Tesla isn't leading in robotaxis today. Somehow in the next several years, it's going to replace 20% of U.S. miles driven. We don't see a realistic path to this, which explains how ARKK was so wrong on its prior estimates. When ARKK alone states that almost 90% of its enterprise value forecast for Tesla is RoboTaxi that's worth paying close attention to.

In a world where RoboTaxis don't exist, ARKK's valuation for Tesla is in line with its current share price.

While ARKK's largest investment is Tesla, it continues to have numerous other investments that we expect to cement its underperformance.

ARKK's top 8 holdings make up almost 55% of the company's portfolio, with a heavily concentrated portfolio. Among its largest investments are companies like Coinbase, Block, Robinhood, and Crispr Therapeutics.

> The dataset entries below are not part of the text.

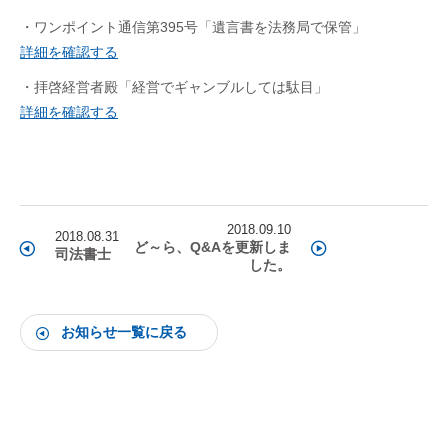
・ワンポイント通信第395号「遺言書を法務局で保管」
詳細を確認する
・拝啓経営者殿「経営でギャンブルしては駄目」
詳細を確認する
2018.09.10
2018.08.31
ど～ら、Q&Aを更新しま
司法書士
した。
お知らせ一覧に戻る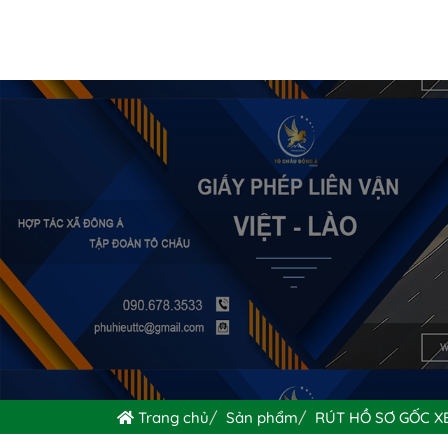
Trang chủ
Sản phẩm
RÚT HỒ SƠ GỐC X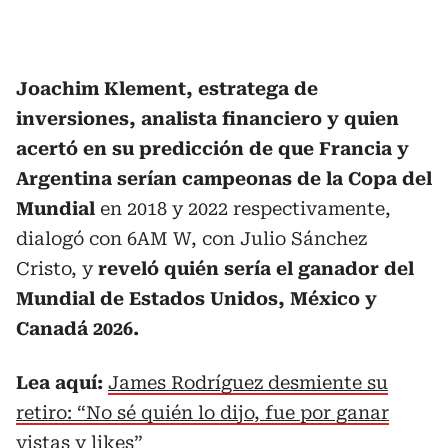
Joachim Klement, estratega de
inversiones, analista financiero y quien
acertó en su predicción de que Francia y
Argentina serían campeonas de la Copa del
Mundial
en 2018 y 2022 respectivamente,
dialogó con 6AM W, con Julio Sánchez
Cristo, y
reveló quién sería el ganador del
Mundial de Estados Unidos, México y
Canadá 2026.
Lea aquí:
James Rodríguez desmiente su
retiro: “No sé quién lo dijo, fue por ganar
vistas y likes”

Coinbase operates in the Bitcoin space, another space filled with excitement about size, but with a minimal competitive offering.

Demand for bitcoin ETFs is declining, and given the security risks and difficulties of holding real coins, we expect that to still be more popular than Coinbase. Especially when almost no one uses it as a currency and instead uses it as an investment. Block is seeing its technology duplicated and replaced with giants such as Apple.

As others discuss more than the scope of this article, Robinhood innovated heavily in a new industry, however, it's now facing a substantial amount of competition. Crispr Therapeutics is another biotech company in an incredibly competitive field, a small company with minimal runway. ARKK's portfolio is filled with risky investments, put together by someone who continues to have pie in the sky valuations.

Our view is that Tesla is a car company. It's where the company earns most of its revenue. The company's sales are slowing down, competition is increasing, and margins are dropping. On top of all of that, Elon Musk's eccentric and off-putting personality is actually causing potential customers to avoid the brand itself.

Moreover, ARKK's other holdings are incredibly expensive companies picked by Cathie Wood, someone who, as discussed above, appears to have issues with picking valuations. Many of these companies have substantial risks and non-promising opportunities in our view. As a result, putting all of this together, we recommend shorting ARKK.

Shorting ARKK can be done through an ETF, Tradr Short Innovation Daily ETF (SARK). SARK is designed to track daily price movements. Alternatively, investors can simply short ARKK. However, that comes with the unlimited risk loss of shorting that should be paid close attention to. Regardless, ARKK is heavily overvalued, so we expect a bet against the company to be profitable.

The largest risk to our thesis is the market can remain irrational longer than you can remain solvent. Betting against Tesla and ARKK is expensive, and the market continues to prop up the share prices of both. How that pans out remains to be seen, however, it can take a substantial amount of time for investors to see profits.

Cathie Wood has recently released a lofty prediction for Tesla, one that, we feel, has no basis in reality. Specifically, even with numerous lofty ambitions and forecasts around vehicle sales, ARKK's entire forecast for 2029 by enterprise value is based on a non-existent robotaxi business. That shows how lofty Tesla's current valuation is.

That doesn't count risks such as people saying they're buying fewer EVs because of Elon Musk, increased competition in vehicles, along with an overall slowdown in EV sales. We recommend shorting ARKK, a heavily overvalued fund, but it's important to pay attention to the substantial amount of risk. ARKK is a poor long-term investment.